Impact of temperature on obstructive sleep apnoea in three different climate zones of Europe: Data from the European Sleep Apnoea Database (ESADA) - UTU Tutkimustietojärjestelmä

A1 Vertaisarvioitu alkuperäisartikkeli tieteellisessä lehdessä

Impact of temperature on obstructive sleep apnoea in three different climate zones of Europe: Data from the European Sleep Apnoea Database (ESADA)

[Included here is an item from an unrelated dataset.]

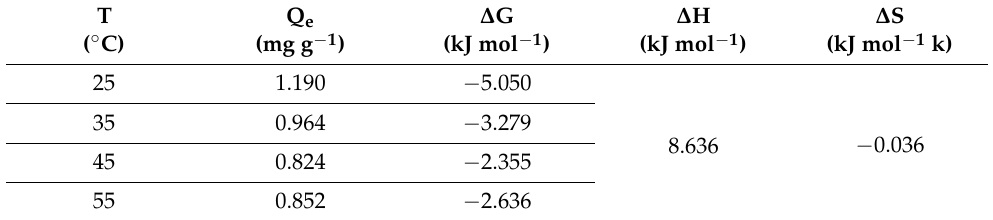
Table 2. The calculated values of thermodynamic parameters of the adsorption of CVD onto S. costatum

Tekijät: Staats Richard, Bailly Sébastien, Bonsignore Maria Rosaria, Ryan Silke, Riha Renata L, Schiza Sophia, Verbraecken Johan, Basoglu Ozen K, Saaresranta Tarja, Pataka Athanasia, Ludka Ondrej, Lombardi Carolina, Hedner Jan Anders, Grote Ludger; European Sleep Apnoea Database (ESADA) collaborators

Kustantaja: WILEY

Julkaisuvuosi: 2021

Journal: Journal of Sleep Research

Tietokannassa oleva lehden nimi: JOURNAL OF SLEEP RESEARCH

Lehden akronyymi: J SLEEP RES

Artikkelin numero: ARTN e13315

Vuosikerta: 30

Numero: 5

Sivujen määrä: 11

ISSN: 0962-1105

eISSN: 1365-2869

DOI: https://doi.org/10.1111/jsr.13315

Verkko-osoite: https://doi.org/10.1111/jsr.13315

Tiivistelmä

Recent studies indicate that ambient temperature may modulate obstructive sleep apnoea (OSA) severity. However, study results are contradictory warranting more investigation in this field. We analysed 19,293 patients of the European Sleep Apnoea Database (ESADA) cohort with restriction to the three predominant climate zones according to the Koppen-Geiger climate classification: Cfb (warm temperature, fully humid, warm summer), Csa (warm temperature, summer dry, hot summer), and Dfb (snow, fully humid, warm summer). Average outside temperature values were obtained and several hierarchical regression analyses were performed to investigate the impact of temperature on the apnea-hypopnea index (AHI), oxygen desaturation index (ODI), time of oxygen saturation <90% (T90) and minimum oxygen saturation (MinSpO(2)) after controlling for confounders including age, body mass index, gender, and air conditioning (A/C) use. AHI and ODI increased with higher temperatures with a standardised coefficient beta (beta) of 0.28 for AHI and 0.25 for ODI, while MinSpO(2) decreased with a beta of -0.13 (all results p < .001). When adjusting for climate zones, the temperature effect was only significant in Cfb (AHI: beta = 0.11) and Dfb (AHI: beta = 0.08) (Model 1: p < .001). The presence of A/C (3.9% and 69.3% in Cfab and Csa, respectively) demonstrated only a minor increase in the prediction of the variation (Cfb: AHI, R-2 +0.003; and Csa: AHI, R-2 +0.007; both p < .001). Our present study indicates a limited but consistent influence of environmental temperature on OSA severity and this effect is modulated by climate zones.